Text block:

The Gorgeous 50’s – Living

September 21, 2017
living, fifty, 50, fifties, 50s, the gorgeous 50s

living, fifty, 50, fifties, 50s, the gorgeous 50s


This post is part of The Gorgeous 50’s series inspired by a book given to me by one of my sisters on my 50th birthday – ‘Grown-Up and Gorgeous in your 50’s’ by Pamela Robson.  I will be sharing some of Pamela’s words and my own thoughts along the way.  To see all posts published as part of this series, go here.


This is an introduction post to a string of posts within this series on the subject of ‘Living’ in your 50’s.  

Pamela says:

LIVE IT UP

Every decade brings changes, but it’s in their 50s that many people start a whole new chapter of their lives.  The kids have left home, financially we’re more resilient and perhaps this is the time we start to see that our years upon this earth are finite.

By contrast, some people have little choice and are starting out after a divorce or a job loss.  Regeneration in  your 50s can literally be life-changing, if you work out what you want and then plan.

My thoughts:

Personally, yes, the 50s have brought a whole new chapter to my life.  I am no longer on the corporate treadmill – commuting, concrete jungle, workstation cubicle and all of that.  I have endured some hardships to be where I am now but I believe things happen for a reason.  I looked for the lessons which always come from adversity, and there were plenty.  New lessons reveal themselves to me still.  I’m learning every day.  I have been very fortunate to be in a position where I have had time to explore who I am now and to pursue some interests (like photography and this blog) and to attempt to design a life more fitting to this mid-life version of myself.

I still have two out of three kids living at home and though the third lives out of home, she is still a working University student and therefore still somewhat dependent.  Life on the home front has therefore not changed a lot.  No more school runs but still lots of laundry and large meals to cook and all those other things, like worry, that only other parents would understand. 

Financially, yes more resilient – now we no longer have school fees for example – but I’m not bringing in the corporate life salary anymore so we’re certainly not living budget free!  It is true that this decade, more than any other decade that I have entered, is the one where the realisation that my time upon this earth is finite has hit me, and with full force.  The desire to live what time I have left on this earth in a way of my choosing is very, very strong.

Direction 1: In the blog post, transcribe the part that opens with the words containing "The Gorgeous 50’s –" and closes with "in your 50’s.".
Direction 2: Render this sentence from the blog post in French: "Life on the home front has therefore not changed a lot."
Rely only on the blog post for what follows.

Information supplied:
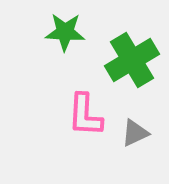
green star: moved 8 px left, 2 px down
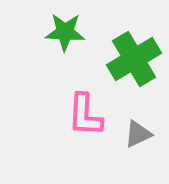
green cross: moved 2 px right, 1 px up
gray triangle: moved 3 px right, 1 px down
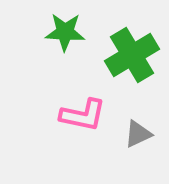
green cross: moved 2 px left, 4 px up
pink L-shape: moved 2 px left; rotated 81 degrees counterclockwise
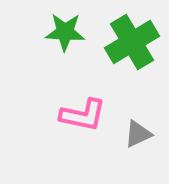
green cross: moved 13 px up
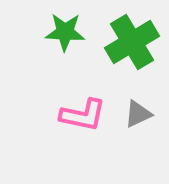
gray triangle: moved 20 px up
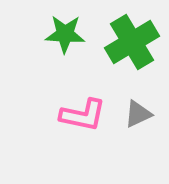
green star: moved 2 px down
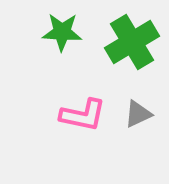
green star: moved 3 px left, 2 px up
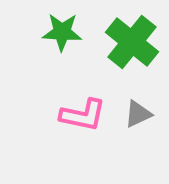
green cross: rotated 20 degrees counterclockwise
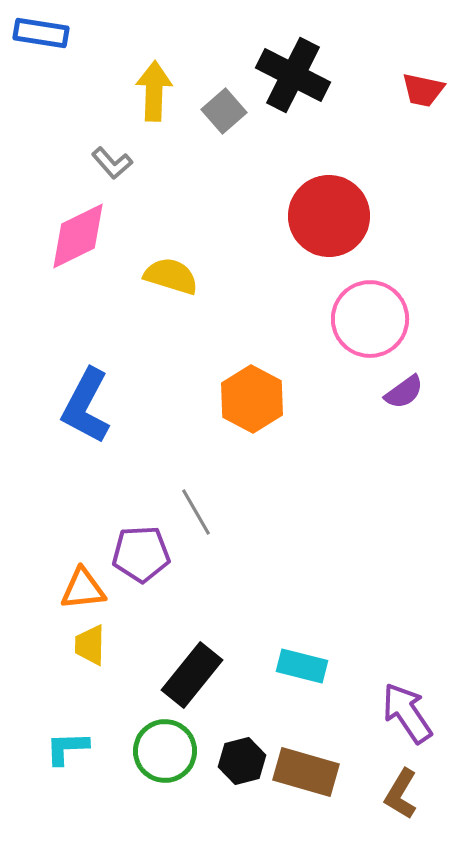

--

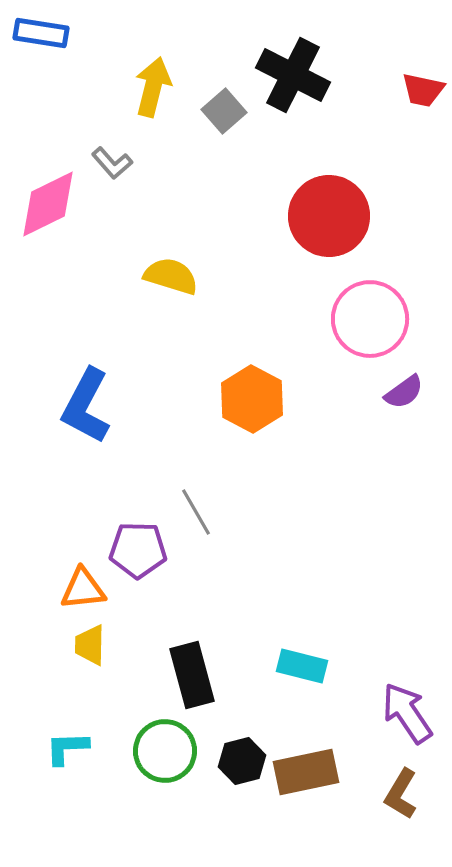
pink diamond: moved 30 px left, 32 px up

Exercise answer 1:
The Gorgeous 50’s – Living

September 21, 2017
living, fifty, 50, fifties, 50s, the gorgeous 50s

living, fifty, 50, fifties, 50s, the gorgeous 50s


This post is part of The Gorgeous 50’s series inspired by a book given to me by one of my sisters on my 50th birthday – ‘Grown-Up and Gorgeous in your 50’s’ by Pamela Robson.  I will be sharing some of Pamela’s words and my own thoughts along the way.  To see all posts published as part of this series, go here.


This is an introduction post to a string of posts within this series on the subject of ‘Living’ in your 50’s.

Exercise answer 2: La vie à la maison n’a donc pas beaucoup changé.